There's a wonderfully gothic character in Diana, the mysterious woman whose path Edward has crossed before and whose presence at Chapman's shelter heralds tragedy and terror that threaten the two men's friendship ... and more serious consequences besides.

Darby, a graduate of Oxford herself, paints an atmospheric portrait of Oxford's seedier side, Jericho, a Dickensian stew of shadowy alleys, tenement slums and streetwalkers to rival the more over-used Whitechapel. Darby populates her world with credible characters which demand emotional involvement even as she hurtles them towards the tragic climax that her chosen genre demands. And the grotesques with which she seasons the narrative are just the right side of believable while adding welcome colour and depth to her Jericho.

Darby pulls off a masterful balancing act with her careful prose. For modern readers, the textual gymnastics of some Victorian writers, especially those leaning towards melodrama, can be tiring on the eyes.
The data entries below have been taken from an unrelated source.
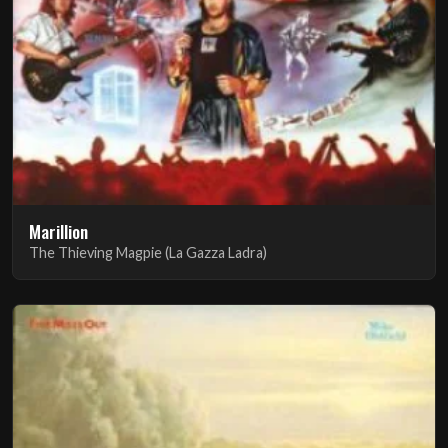
Marillion
The Thieving Magpie (La Gazza Ladra)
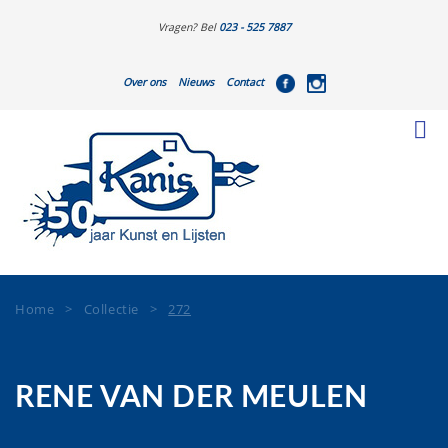
Vragen? Bel
023 - 525 7887
Over ons
Nieuws
Contact
Home
>
Collectie
>
272
RENE VAN DER MEULEN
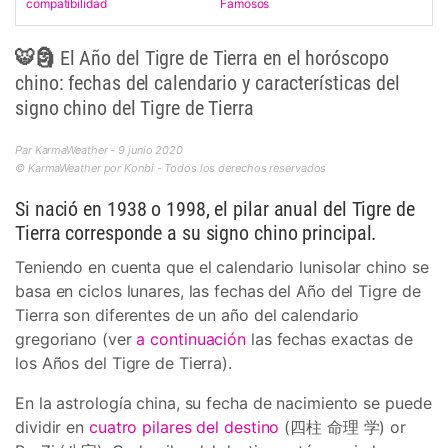
compatibilidad
Famosos
🐯🗿 El Año del Tigre de Tierra en el horóscopo
chino: fechas del calendario y características del
signo chino del Tigre de Tierra
Par KarmaWeather - 9 junio 2020
© KarmaWeather por Konbi - Todos los derechos reservados
Si nació en 1938 o 1998, el pilar anual del Tigre de
Tierra corresponde a su signo chino principal.
Teniendo en cuenta que el calendario lunisolar chino se
basa en ciclos lunares, las fechas del Año del Tigre de
Tierra son diferentes de un año del calendario
gregoriano (ver
a continuación
las fechas exactas de
los Años del Tigre de Tierra).
En la astrología china, su fecha de nacimiento se puede
dividir en
cuatro pilares del destino
(四柱 命理 学) or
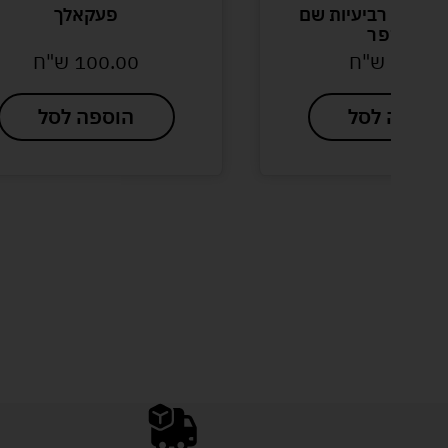
קלפים רביעיות שם
פעקאלך
המספר
29.90
ש"ח
100.00
ש"ח
הוספה לסל
הוספה לסל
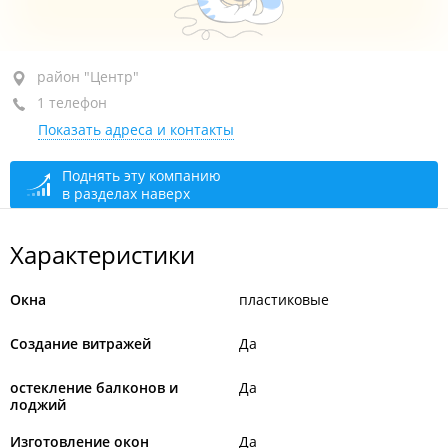
район "Центр", ул. Морская 1-я, 9
район "Центр"
1 телефон
Бизнес-центр, оф. 411
Показать адреса и контакты
+7 914 792-48-25
открыто: 09:00–18:00
Поднять эту компанию
в разделах наверх
Характеристики
Окна
пластиковые
Создание витражей
Да
остекление балконов и
Да
лоджий
Изготовление окон
Да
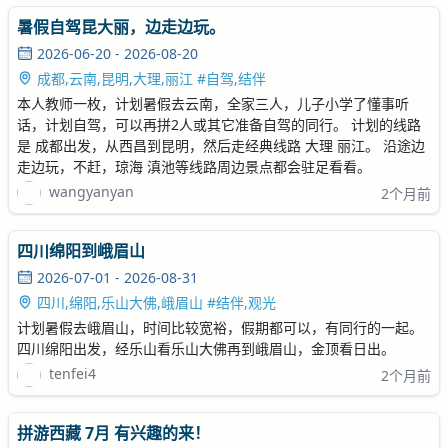
暑假自驾昆大丽，边走边玩。
2026-06-20 - 2026-08-20
成都,云南,昆明,大理,丽江 #自驾,结伴
本人教师一枚，计划暑假去云南，全家三人，儿子小学了懂事听
话，计划自驾，可以再拼2人或其它准备自驾的同行。 计划的线路
是 成都出发，从西昌到昆明，然后走经典线路 大理 丽江。 沿途边
走边玩，不赶，琼海 滇池等线路周边景点都会驻足看看。
wangyanyan
2个月前
四川绵阳到峨眉山
2026-07-01 - 2026-08-31
四川,绵阳,乐山大佛,峨眉山 #结伴,观光
计划暑假去峨眉山，时间比较宽裕，假期都可以，有同行的一起。
四川绵阳出发，经乐山看乐山大佛再到峨眉山，金顶看日出。
tenfei4
2个月前
拼游西藏 7月 有兴趣的来！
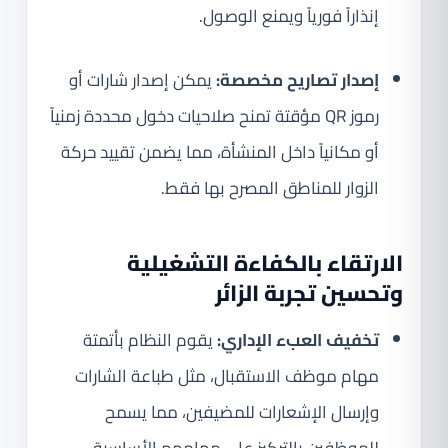
إنذاراً فورياً ويمنع الوصول.
إصدار تصاريح مخصصة:
يمكن إصدار شارات أو
رموز QR مؤقتة تمنح صلاحيات دخول محددة زمنياً
أو مكانياً داخل المنشأة، مما يضمن تقييد حركة
الزوار للمناطق المصرح بها فقط.
الارتقاء بالكفاءة التشغيلية
وتحسين تجربة الزائر
تخفيف العبء الإداري:
يقوم النظام بأتمتة
مهام موظف الاستقبال، مثل طباعة الشارات
وإرسال الإشعارات للمضيفين، مما يسمح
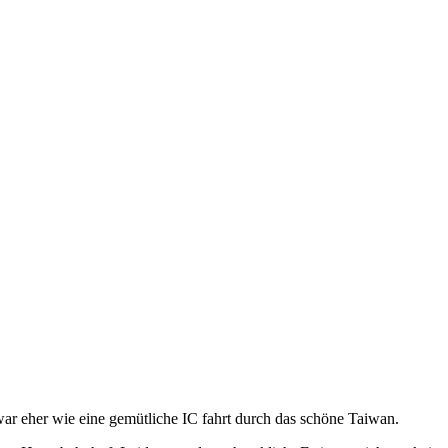
 war eher wie eine gemütliche IC fahrt durch das schöne Taiwan.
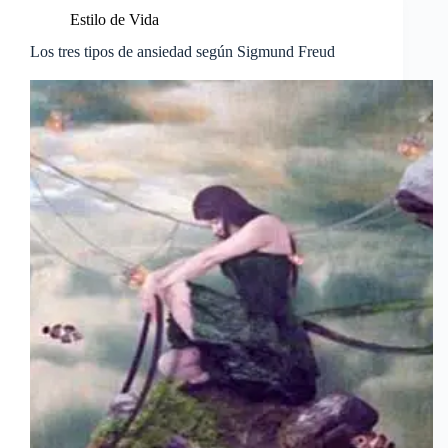
Estilo de Vida
Los tres tipos de ansiedad según Sigmund Freud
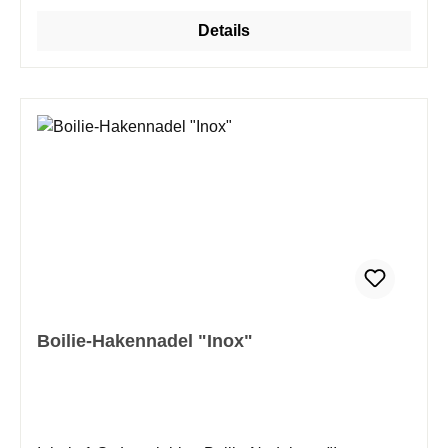
Details
Boilie-Hakennadel "Inox"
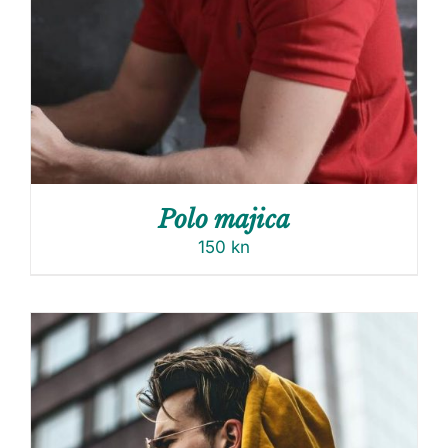
Polo majica
150
kn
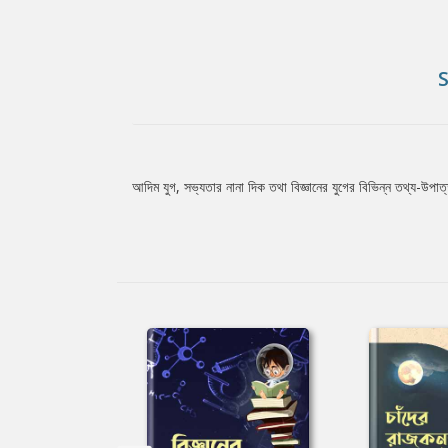
আদিম যুগ, সভ্যতার নানা দিক তথা বিজ্ঞানের যুগের বিভিন্ন তথ্য-উপাত
Tab
Article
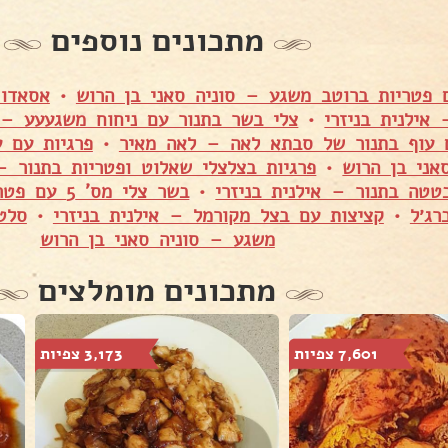
מתכונים נוספים
 פטריות ברוטב משגע – סוניה סאני בן הרוש
•
אסאדו 
 אילנית בניזרי
•
צלי בשר בתנור עם ניחוח משגעעע – ס
 עוף בתנור של סבתא לאה – לאה מאיר
•
פרגיות עם ע
אני בן הרוש
•
פרגיות בצלצלי שאלוט ופטריות בתנור – 
טטה בתנור – אילנית בניזרי
•
בשר צלי מס'
רג׳ל
•
קציצות עם בצל מקורמל – אילנית בניזרי
•
סלט
משגע – סוניה סאני בן הרוש
מתכונים מומלצים
7,601 צפיות
3,173 צפיות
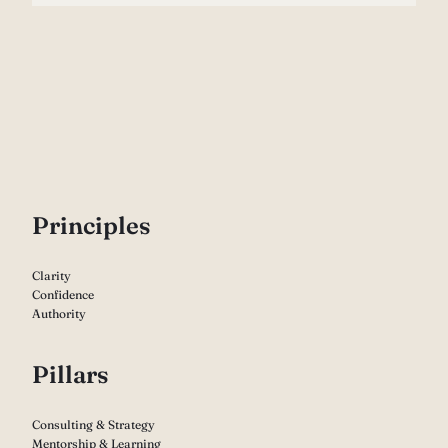
P
rinciples
Clarity
Confidence
Authority
Pillars
Consulting & Strategy
Mentorship & Learning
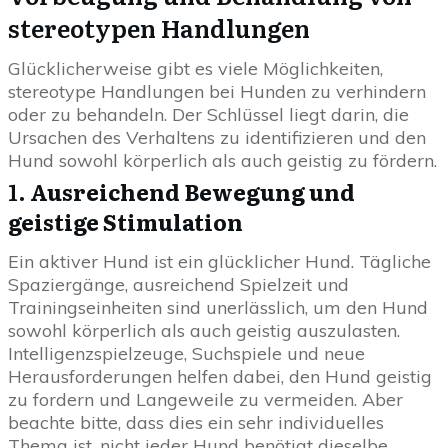
stereotypen Handlungen
Glücklicherweise gibt es viele Möglichkeiten,
stereotype Handlungen bei Hunden zu verhindern
oder zu behandeln. Der Schlüssel liegt darin, die
Ursachen des Verhaltens zu identifizieren und den
Hund sowohl körperlich als auch geistig zu fördern.
1.
Ausreichend Bewegung und
geistige Stimulation
Ein aktiver Hund ist ein glücklicher Hund. Tägliche
Spaziergänge, ausreichend Spielzeit und
Trainingseinheiten sind unerlässlich, um den Hund
sowohl körperlich als auch geistig auszulasten.
Intelligenzspielzeuge, Suchspiele und neue
Herausforderungen helfen dabei, den Hund geistig
zu fordern und Langeweile zu vermeiden. Aber
beachte bitte, dass dies ein sehr individuelles
Thema ist, nicht jeder Hund benötigt dieselbe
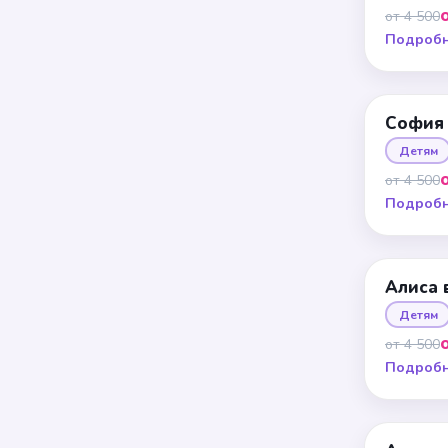
от 4 500
Подроб
София
Детям
от 4 500
Подроб
Алиса 
Детям
от 4 500
Подроб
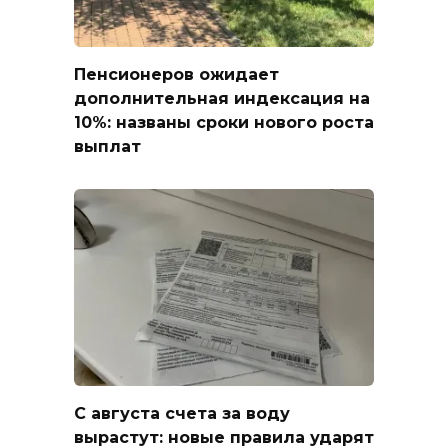
Пенсионеров ожидает
дополнительная индексация на
10%: названы сроки нового роста
выплат
С августа счета за воду
вырастут: новые правила ударят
Darby manages to retain the flavour of the authors she so obviously admires – Wilkie Collins, Arthur Conan Doyle – but at the same time establishes her own voice and creates a contemporary narrative.

It's a rare achievement, and it will be interesting to see whether Darby continues in this "new Victoriana" vein for her next trick, or turns her obviously considerable talent to something new.